Sarah Keyworth: 'I'd like to be big and strong and emotionless'

Sarah Keyworth is back with another show which tries to unpick gender roles and help set society free
With her show title conceived as a way to wind up her father, who deplores it when someone says 'Pacific' when they mean 'specific', Sarah Keyworth's latest Fringe hour has inadvertently become a follow-up to last year's Best Newcomer-nominated debut.

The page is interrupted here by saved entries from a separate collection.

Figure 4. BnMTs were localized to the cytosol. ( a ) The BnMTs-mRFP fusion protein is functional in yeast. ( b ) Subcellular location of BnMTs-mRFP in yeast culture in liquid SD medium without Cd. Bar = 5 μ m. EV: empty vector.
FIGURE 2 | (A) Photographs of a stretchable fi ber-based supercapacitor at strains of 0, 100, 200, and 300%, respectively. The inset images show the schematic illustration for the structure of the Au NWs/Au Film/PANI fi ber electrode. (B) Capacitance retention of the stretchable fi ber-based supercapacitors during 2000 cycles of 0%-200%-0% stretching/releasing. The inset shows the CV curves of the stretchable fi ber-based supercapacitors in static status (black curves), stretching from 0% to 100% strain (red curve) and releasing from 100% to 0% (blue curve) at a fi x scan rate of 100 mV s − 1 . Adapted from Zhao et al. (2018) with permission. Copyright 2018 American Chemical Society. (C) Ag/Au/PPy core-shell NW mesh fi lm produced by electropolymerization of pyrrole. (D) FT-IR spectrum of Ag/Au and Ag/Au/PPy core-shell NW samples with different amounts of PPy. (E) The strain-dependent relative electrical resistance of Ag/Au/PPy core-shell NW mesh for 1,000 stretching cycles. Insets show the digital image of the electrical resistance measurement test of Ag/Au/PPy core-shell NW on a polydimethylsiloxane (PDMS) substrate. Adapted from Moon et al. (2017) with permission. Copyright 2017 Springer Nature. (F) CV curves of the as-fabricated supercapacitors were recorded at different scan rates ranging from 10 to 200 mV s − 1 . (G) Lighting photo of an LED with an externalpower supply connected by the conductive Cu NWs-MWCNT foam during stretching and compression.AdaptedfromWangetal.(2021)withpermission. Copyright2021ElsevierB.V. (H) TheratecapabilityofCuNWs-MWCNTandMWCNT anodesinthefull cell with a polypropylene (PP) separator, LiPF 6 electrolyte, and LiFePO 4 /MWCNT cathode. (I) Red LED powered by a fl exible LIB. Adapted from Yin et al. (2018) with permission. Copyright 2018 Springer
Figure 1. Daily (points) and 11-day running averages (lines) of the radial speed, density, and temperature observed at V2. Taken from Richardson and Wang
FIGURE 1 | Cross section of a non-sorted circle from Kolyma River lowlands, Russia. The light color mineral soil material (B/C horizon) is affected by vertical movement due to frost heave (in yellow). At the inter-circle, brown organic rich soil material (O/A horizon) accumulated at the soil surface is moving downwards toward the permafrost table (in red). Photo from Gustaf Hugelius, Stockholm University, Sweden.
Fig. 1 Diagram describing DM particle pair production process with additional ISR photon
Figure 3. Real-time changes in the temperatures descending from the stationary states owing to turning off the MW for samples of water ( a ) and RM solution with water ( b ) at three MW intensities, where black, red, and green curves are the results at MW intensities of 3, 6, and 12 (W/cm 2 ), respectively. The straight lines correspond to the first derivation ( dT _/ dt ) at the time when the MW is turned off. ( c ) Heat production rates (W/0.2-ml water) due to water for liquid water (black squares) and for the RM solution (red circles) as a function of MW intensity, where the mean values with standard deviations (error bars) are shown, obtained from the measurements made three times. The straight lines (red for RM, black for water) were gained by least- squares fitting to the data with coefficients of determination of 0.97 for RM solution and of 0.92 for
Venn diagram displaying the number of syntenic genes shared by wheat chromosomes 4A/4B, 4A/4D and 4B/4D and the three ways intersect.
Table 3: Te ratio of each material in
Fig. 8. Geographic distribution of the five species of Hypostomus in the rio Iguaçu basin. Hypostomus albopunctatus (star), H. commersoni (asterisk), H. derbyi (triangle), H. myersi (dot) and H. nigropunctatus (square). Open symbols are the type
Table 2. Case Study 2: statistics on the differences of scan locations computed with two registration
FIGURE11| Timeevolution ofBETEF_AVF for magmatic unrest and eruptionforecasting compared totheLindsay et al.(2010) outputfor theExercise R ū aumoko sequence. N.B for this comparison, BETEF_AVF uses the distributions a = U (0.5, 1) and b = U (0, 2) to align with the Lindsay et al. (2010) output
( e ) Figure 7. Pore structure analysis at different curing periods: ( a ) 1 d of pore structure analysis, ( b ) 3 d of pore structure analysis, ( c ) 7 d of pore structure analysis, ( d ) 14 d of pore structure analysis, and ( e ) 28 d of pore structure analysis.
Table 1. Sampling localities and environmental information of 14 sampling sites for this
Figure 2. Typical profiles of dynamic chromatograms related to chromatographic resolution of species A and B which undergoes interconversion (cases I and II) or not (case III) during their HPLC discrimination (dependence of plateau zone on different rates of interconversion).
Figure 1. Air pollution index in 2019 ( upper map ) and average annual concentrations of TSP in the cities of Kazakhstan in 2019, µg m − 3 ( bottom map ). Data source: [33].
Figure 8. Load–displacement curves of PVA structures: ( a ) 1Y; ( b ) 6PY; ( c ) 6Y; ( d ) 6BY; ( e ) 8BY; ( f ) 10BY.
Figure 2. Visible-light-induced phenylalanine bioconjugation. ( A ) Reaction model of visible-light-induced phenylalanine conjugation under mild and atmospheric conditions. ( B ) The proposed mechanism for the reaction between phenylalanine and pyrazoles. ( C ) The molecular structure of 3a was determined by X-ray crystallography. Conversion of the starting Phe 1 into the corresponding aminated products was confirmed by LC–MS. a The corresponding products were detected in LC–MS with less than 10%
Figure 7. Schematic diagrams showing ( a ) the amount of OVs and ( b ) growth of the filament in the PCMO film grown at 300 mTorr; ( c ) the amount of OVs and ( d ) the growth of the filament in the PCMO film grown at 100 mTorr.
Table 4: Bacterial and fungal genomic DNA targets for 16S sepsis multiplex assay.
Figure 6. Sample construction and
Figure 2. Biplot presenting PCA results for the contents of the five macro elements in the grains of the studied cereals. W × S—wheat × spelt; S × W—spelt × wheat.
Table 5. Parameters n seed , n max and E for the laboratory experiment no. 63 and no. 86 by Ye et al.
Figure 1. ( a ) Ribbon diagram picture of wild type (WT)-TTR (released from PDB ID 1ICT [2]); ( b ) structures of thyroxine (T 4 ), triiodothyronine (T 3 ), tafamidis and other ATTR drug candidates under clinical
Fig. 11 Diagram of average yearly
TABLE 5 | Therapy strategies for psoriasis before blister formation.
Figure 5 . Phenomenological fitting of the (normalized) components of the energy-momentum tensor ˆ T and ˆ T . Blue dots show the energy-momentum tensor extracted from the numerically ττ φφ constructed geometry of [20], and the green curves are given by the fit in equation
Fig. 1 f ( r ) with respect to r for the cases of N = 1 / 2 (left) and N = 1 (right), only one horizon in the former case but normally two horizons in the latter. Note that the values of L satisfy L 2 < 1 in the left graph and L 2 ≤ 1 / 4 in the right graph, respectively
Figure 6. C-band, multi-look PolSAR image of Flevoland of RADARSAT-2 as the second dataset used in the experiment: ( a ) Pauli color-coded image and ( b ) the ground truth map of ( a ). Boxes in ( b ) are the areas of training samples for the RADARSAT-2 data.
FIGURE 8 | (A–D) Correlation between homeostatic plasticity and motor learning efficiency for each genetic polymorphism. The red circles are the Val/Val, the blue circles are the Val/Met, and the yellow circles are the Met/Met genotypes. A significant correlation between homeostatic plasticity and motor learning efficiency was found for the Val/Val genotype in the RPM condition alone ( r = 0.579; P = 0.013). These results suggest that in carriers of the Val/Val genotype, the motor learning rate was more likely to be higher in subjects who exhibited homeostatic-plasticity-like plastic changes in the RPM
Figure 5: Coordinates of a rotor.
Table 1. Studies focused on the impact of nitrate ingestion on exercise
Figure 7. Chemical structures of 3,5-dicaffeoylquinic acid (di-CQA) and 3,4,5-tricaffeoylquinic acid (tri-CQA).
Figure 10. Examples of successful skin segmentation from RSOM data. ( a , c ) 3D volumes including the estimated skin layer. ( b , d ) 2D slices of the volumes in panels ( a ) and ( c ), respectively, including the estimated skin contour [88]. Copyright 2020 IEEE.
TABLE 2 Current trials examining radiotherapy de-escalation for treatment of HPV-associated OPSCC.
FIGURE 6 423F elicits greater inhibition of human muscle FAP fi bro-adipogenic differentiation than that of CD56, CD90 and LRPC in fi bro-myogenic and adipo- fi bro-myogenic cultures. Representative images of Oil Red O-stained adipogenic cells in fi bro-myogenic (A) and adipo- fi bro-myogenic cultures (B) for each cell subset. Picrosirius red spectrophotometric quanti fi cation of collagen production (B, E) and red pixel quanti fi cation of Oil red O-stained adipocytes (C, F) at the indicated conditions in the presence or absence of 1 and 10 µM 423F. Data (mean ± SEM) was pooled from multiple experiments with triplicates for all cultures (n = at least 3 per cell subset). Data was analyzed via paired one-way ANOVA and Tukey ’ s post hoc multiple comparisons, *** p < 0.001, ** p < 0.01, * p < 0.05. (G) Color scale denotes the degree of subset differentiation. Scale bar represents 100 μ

'Yeah, I didn't mean to,' she admits. 'I thought to myself "I'm just going to do a funny show". And classic Keyworth, I started going on about gender again.'
Inconceivably marking a decade of performing at the festival, following a succession of theatrical forays that she dismisses, the 26-year-old comic is exploring 'strength and masculinity, my relationship with both of those things and the fact I've had to accept recently that I'm a small woman. When actually I like to walk around thinking I'm a big boy.'
More so than last year's Dark Horse, which was 'about the limitations put on women and girls when there's quite clearly a right and wrong answer', Keyworth says that Pacific is more complex. 'It has a lot to do with perceptions of gendered roles especially in relationships and the kind of culture we're now trying to unpick of men supposedly being big, strong and emotionless.'
In a relationship with fellow comic Catherine Bohart, witness the pair's recent Roast Battle on Comedy Central to see Keyworth drop to one knee and propose, not to mention vaunt those much self-maligned acting skills. 'I was nervous so it came across as emotion. When actually I was worried about getting it wrong.' But it's also an example of how, in spite of herself, she's internalised a masculine role. 'Why am I not resisting it?' she wonders. 'I'd like to be big and strong and emotionless, regardless of how unhealthy those things are, regardless of how such expectations of men are toxic and harmful. I still look at them and think "I'd quite like that!"'
Intriguingly, she maintains that her dad is strong and capable. 'But he's not like a big, masculine bloke and my parents' relationship is not "man does this, woman does that". So the biggest example of a successful relationship in my life does not adhere to stereotypes. Yet somehow, I've managed to be completely influenced by them.'
Sarah Keyworth: Pacific, Pleasance Courtyard, 3–25 Aug (not 13), 5.45pm, £9–£11 (£8–£10). Previews 31 Jul–2 Aug, £7.